• _Problem to work on_
Find every line below where the string "Ազատության" shows up, and copy those lines.

• _Material provided_

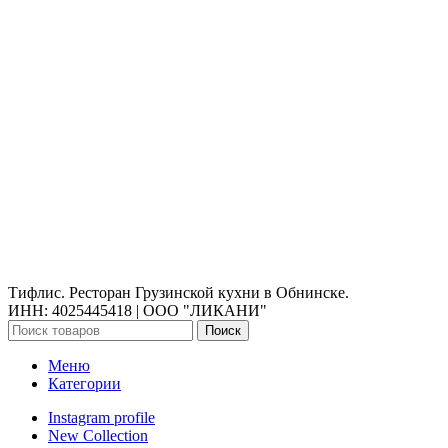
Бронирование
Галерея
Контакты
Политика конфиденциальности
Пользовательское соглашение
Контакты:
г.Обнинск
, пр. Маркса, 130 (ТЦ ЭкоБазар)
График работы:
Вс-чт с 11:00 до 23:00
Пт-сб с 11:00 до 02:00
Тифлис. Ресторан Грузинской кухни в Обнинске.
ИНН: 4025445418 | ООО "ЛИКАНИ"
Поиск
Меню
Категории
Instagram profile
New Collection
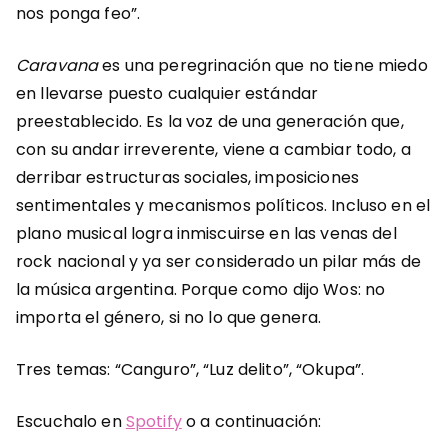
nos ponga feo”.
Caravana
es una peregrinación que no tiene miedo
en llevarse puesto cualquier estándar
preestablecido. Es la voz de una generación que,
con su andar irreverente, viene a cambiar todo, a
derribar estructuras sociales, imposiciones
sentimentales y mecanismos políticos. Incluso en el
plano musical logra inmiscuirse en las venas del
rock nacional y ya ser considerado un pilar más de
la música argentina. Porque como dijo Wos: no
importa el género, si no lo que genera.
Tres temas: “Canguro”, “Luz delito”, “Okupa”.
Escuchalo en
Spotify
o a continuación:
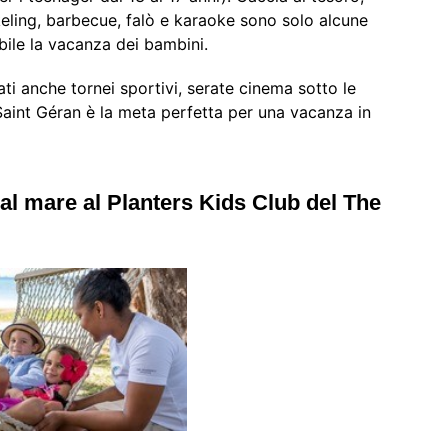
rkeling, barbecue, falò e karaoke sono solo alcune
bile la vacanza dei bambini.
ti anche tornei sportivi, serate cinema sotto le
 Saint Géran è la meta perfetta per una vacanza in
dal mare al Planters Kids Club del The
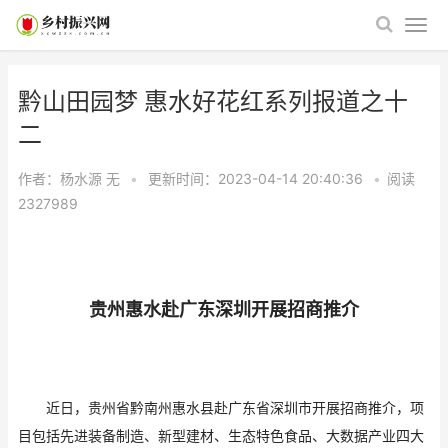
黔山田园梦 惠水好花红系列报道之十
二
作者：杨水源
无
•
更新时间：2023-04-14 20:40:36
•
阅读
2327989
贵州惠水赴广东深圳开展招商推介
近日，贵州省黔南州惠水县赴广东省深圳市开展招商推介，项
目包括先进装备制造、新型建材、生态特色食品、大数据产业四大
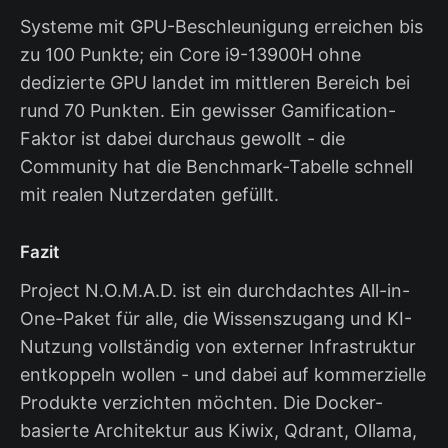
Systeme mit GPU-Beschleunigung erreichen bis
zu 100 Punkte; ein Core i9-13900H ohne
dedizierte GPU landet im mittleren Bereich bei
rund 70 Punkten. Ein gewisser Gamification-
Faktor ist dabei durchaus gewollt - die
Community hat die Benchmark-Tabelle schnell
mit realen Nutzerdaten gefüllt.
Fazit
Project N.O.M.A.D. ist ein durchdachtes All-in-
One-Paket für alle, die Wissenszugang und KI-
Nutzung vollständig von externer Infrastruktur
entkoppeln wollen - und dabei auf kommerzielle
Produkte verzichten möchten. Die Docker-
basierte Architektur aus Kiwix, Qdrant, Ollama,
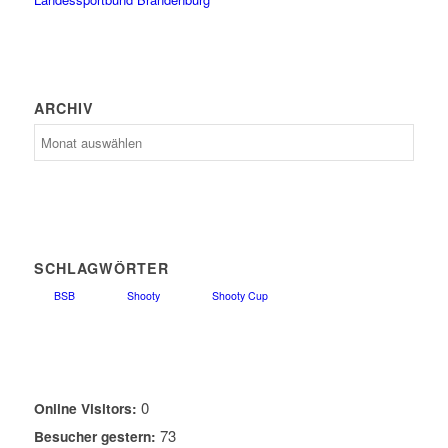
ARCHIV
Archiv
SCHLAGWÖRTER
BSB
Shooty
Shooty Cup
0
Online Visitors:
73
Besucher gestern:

* * *

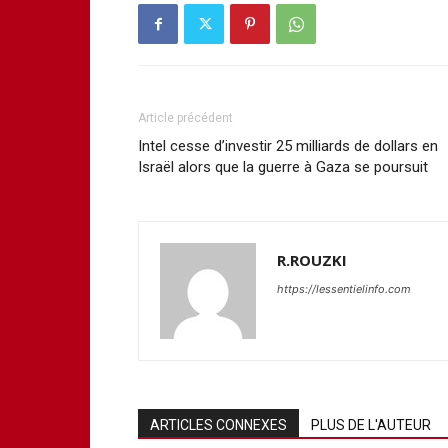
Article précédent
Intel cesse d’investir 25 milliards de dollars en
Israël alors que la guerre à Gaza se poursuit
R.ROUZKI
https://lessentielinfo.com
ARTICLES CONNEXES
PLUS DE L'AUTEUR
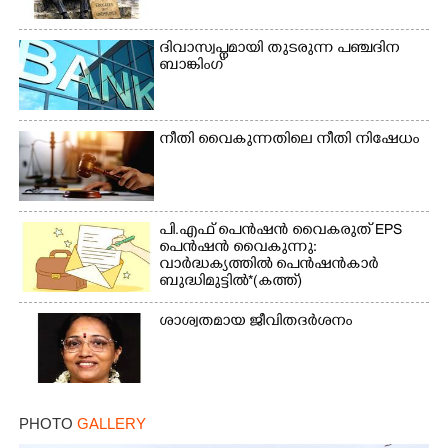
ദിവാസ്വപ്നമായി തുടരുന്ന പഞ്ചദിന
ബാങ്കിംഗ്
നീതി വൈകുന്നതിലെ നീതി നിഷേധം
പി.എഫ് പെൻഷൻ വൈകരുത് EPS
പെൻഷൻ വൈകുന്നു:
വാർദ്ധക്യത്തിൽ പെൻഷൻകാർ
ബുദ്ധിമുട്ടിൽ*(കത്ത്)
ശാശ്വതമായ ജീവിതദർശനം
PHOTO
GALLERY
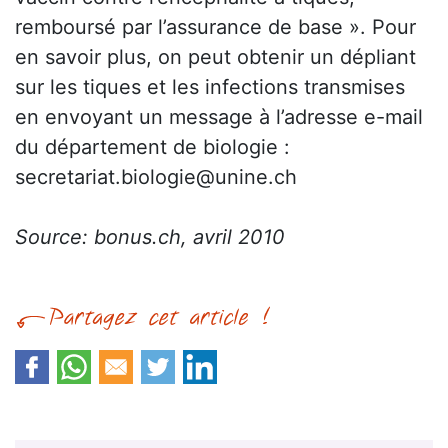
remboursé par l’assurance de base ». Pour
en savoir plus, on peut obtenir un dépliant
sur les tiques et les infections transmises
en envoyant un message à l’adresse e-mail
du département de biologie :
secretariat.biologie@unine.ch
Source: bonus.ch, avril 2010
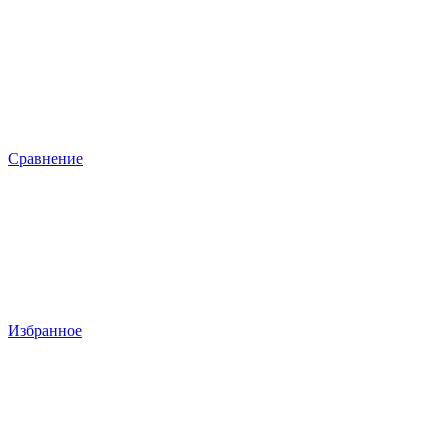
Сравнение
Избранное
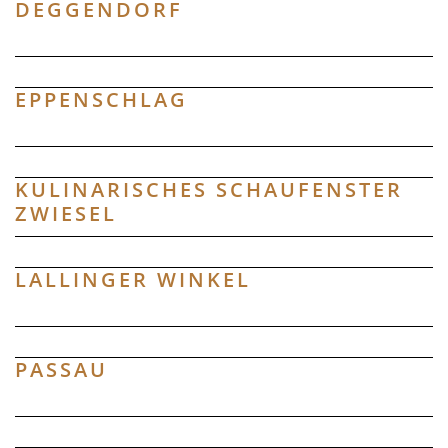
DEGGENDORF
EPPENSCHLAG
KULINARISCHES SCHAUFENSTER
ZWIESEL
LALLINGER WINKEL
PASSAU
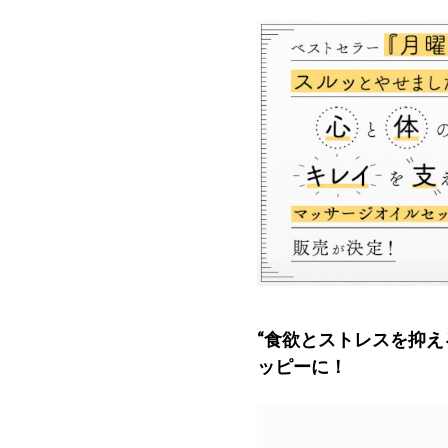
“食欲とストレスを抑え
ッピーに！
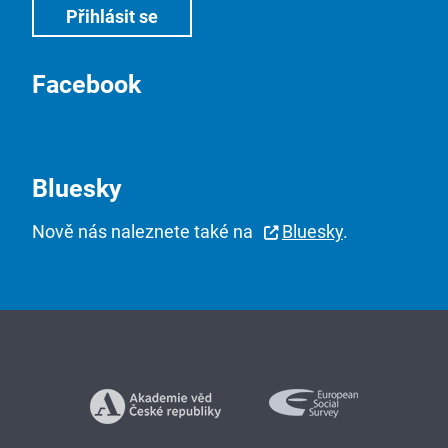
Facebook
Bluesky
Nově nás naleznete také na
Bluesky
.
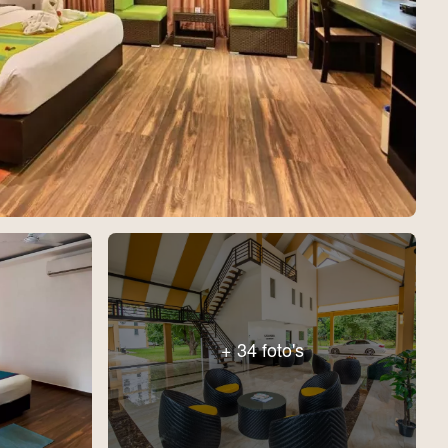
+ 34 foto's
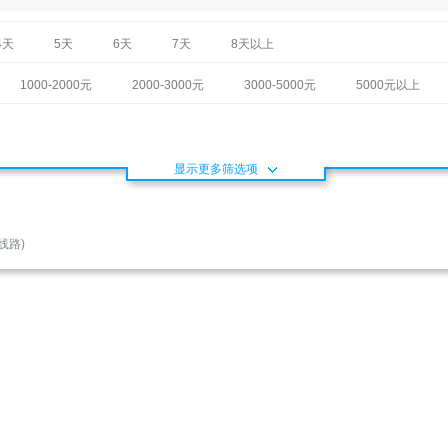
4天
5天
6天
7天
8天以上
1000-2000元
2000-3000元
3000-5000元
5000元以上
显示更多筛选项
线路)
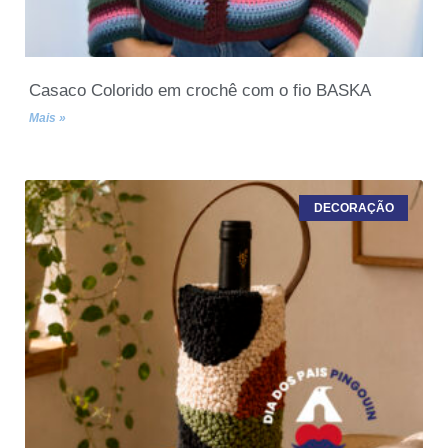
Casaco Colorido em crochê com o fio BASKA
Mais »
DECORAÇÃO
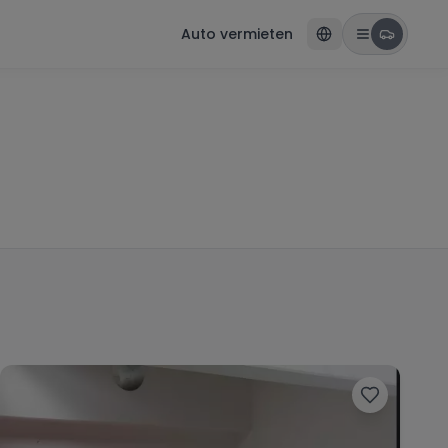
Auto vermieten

--

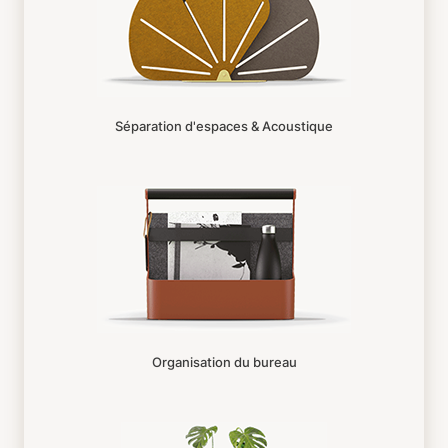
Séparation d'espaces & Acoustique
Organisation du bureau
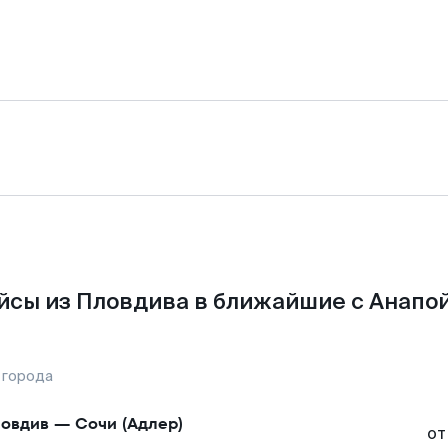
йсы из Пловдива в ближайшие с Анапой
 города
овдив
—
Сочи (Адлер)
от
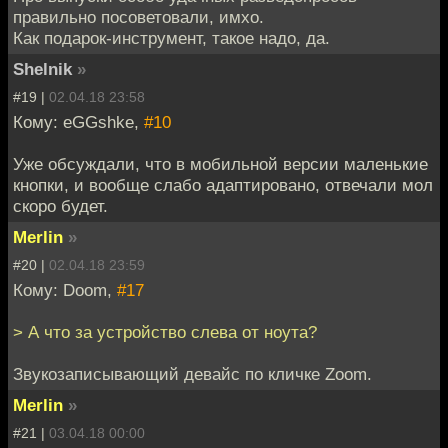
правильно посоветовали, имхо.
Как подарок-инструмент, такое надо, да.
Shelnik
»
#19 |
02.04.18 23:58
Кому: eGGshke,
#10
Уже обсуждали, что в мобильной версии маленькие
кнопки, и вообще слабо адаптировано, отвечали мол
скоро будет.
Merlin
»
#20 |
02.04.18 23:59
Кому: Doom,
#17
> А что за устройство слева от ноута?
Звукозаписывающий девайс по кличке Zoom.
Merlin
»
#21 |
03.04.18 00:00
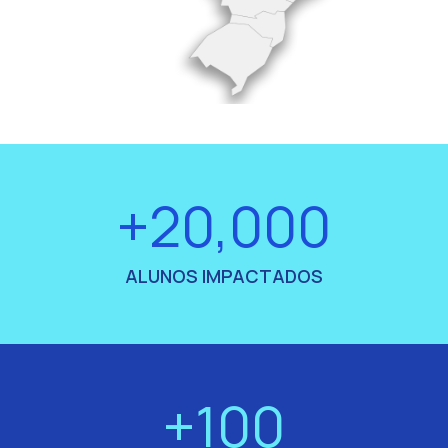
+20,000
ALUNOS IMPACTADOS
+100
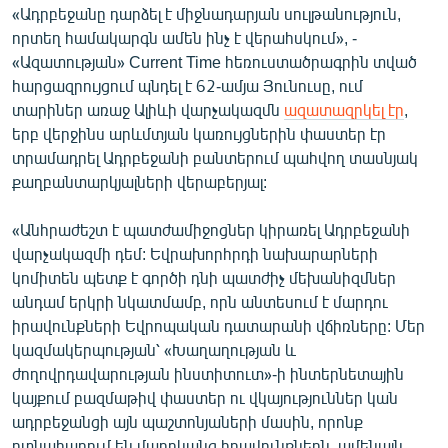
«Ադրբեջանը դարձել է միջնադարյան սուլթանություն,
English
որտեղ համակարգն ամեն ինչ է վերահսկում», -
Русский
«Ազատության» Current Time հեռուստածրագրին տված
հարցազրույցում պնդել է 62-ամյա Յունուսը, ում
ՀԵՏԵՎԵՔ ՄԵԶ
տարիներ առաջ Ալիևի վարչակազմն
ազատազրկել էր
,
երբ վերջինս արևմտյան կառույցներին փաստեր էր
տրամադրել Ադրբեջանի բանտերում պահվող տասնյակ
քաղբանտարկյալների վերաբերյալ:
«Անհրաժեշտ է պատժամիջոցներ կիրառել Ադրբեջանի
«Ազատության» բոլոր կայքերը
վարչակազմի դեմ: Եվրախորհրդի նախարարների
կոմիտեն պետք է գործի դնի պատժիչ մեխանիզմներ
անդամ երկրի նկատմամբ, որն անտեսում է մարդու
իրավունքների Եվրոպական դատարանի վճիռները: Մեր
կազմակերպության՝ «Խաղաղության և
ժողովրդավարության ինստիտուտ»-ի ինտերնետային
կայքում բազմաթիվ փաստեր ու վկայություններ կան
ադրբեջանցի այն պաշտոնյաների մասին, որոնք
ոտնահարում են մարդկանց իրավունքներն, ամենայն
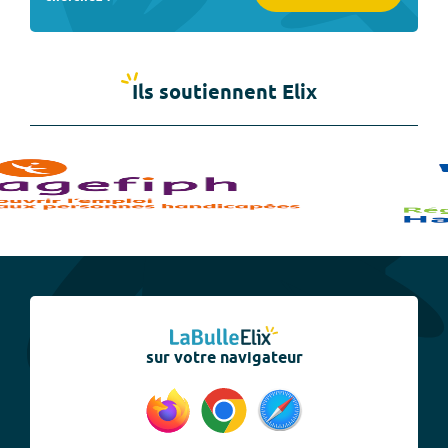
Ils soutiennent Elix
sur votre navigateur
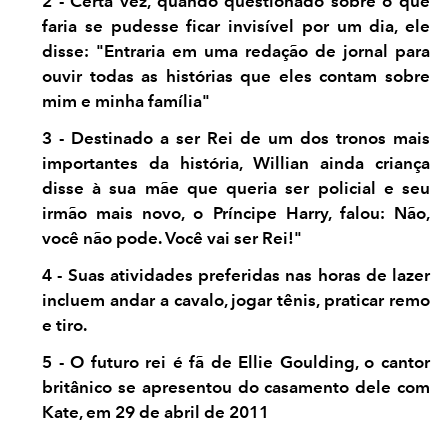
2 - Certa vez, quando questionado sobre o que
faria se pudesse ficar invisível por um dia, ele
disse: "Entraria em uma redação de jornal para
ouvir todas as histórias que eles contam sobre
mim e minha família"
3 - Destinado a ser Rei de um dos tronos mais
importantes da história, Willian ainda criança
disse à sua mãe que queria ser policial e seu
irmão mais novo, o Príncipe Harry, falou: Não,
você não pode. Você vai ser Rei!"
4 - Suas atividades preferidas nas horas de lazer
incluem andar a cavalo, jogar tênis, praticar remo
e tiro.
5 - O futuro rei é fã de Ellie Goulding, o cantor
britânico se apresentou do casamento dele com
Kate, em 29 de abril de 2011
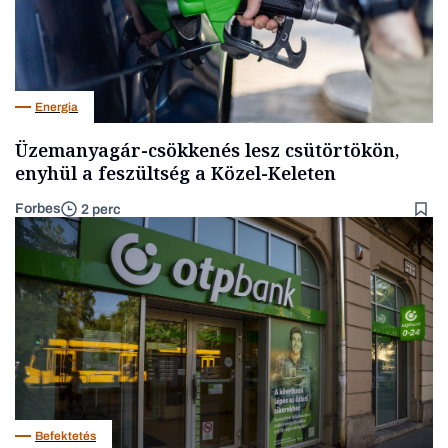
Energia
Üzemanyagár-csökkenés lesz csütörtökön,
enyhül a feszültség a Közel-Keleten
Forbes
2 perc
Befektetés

• _Task solution_
«Ազատության» Current Time հեռուստածրագրին տված
«Ազատության» բոլոր կայքերը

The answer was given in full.